Record answer candidate when condition is met.
Continue until all input is consumed.

Use the first example testcase as your mental trace to verify each transition.

Step 04

Edge Cases

Minimum Input

Single element / shortest valid input

Validate boundary behavior before entering the main loop or recursion.

Duplicates & Repeats

Repeated values / repeated states

Decide whether duplicates should be merged, skipped, or counted explicitly.

Extreme Constraints

Upper-end input sizes

Re-check complexity target against constraints to avoid time-limit issues.

Invalid / Corner Shape

Empty collections, zeros, or disconnected structures

Handle special-case structure before the core algorithm path.

Step 05

Full Annotated Code

Source-backed implementations are provided below for direct study and interview prep.

// Accepted solution for LeetCode #2027: Minimum Moves to Convert String
class Solution {
    public int minimumMoves(String s) {
        int ans = 0;
        for (int i = 0; i < s.length(); ++i) {
            if (s.charAt(i) == 'X') {
                ++ans;
                i += 2;
            }
        }
        return ans;
    }
}

// Accepted solution for LeetCode #2027: Minimum Moves to Convert String
func minimumMoves(s string) (ans int) {
	for i := 0; i < len(s); i++ {
		if s[i] == 'X' {
			ans++
			i += 2
		}
	}
	return
}

# Accepted solution for LeetCode #2027: Minimum Moves to Convert String
class Solution:
    def minimumMoves(self, s: str) -> int:
        ans = i = 0
        while i < len(s):
            if s[i] == "X":
                ans += 1
                i += 3
            else:
                i += 1
        return ans

// Accepted solution for LeetCode #2027: Minimum Moves to Convert String
impl Solution {
    pub fn minimum_moves(s: String) -> i32 {
        let s = s.as_bytes();
        let n = s.len();
        let mut ans = 0;
        let mut i = 0;
        while i < n {
            if s[i] == b'X' {
                ans += 1;
                i += 3;
            } else {
                i += 1;
            }
        }
        ans
    }
}

// Accepted solution for LeetCode #2027: Minimum Moves to Convert String
function minimumMoves(s: string): number {
    const n = s.length;
    let ans = 0;
    let i = 0;
    while (i < n) {
        if (s[i] === 'X') {
            ans++;
            i += 3;
        } else {
            i++;
        }
    }
    return ans;
}

Step 06

Interactive Study Demo

Use this to step through a reusable interview workflow for this problem.

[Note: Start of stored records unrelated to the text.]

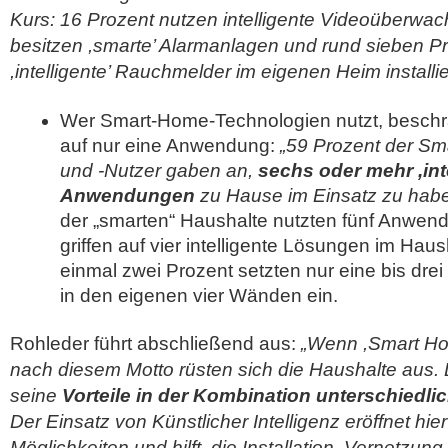
Kurs: 16 Prozent nutzen intelligente Videoüberwa
besitzen ,smarte’ Alarmanlagen und rund sieben P
,intelligente’ Rauchmelder im eigenen Heim installier
Wer Smart-Home-Technologien nutzt, beschrä
auf nur eine Anwendung:
„59 Prozent der S
und -Nutzer gaben an,
sechs oder mehr ,inte
Anwendungen
zu Hause im Einsatz zu habe
der „smarten“ Haushalte nutzten fünf Anwen
griffen auf vier intelligente Lösungen im Hau
einmal zwei Prozent setzten nur eine bis dr
in den eigenen vier Wänden ein.
Rohleder führt abschließend aus:
„Wenn ,Smart Hom
nach diesem Motto rüsten sich die Haushalte aus. 
seine
Vorteile in der Kombination unterschiedli
Der Einsatz von Künstlicher Intelligenz eröffnet hier
Möglichkeiten und hilft, die Installation, Vernetzu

Custom checkpoints (one per line)

Press Step or Run All to begin.

Step 07

Complexity Analysis

Time

O(n log n)

Space

O(1)

Approach Breakdown

EXHAUSTIVE

O(2ⁿ) time

O(n) space

Try every possible combination of choices. With n items each having two states (include/exclude), the search space is 2ⁿ. Evaluating each combination takes O(n), giving O(n × 2ⁿ). The recursion stack or subset storage uses O(n) space.

GREEDY

O(n log n) time

O(1) space

Greedy algorithms typically sort the input (O(n log n)) then make a single pass (O(n)). The sort dominates. If the input is already sorted or the greedy choice can be computed without sorting, time drops to O(n). Proving greedy correctness (exchange argument) is harder than the implementation.

Shortcut: Sort + single pass → O(n log n). If no sort needed → O(n). The hard part is proving it works.

Coach Notes

Common Mistakes

Review these before coding to avoid predictable interview regressions.

Using greedy without proof

Wrong move: Locally optimal choices may fail globally.

Usually fails on: Counterexamples appear on crafted input orderings.

Fix: Verify with exchange argument or monotonic objective before committing.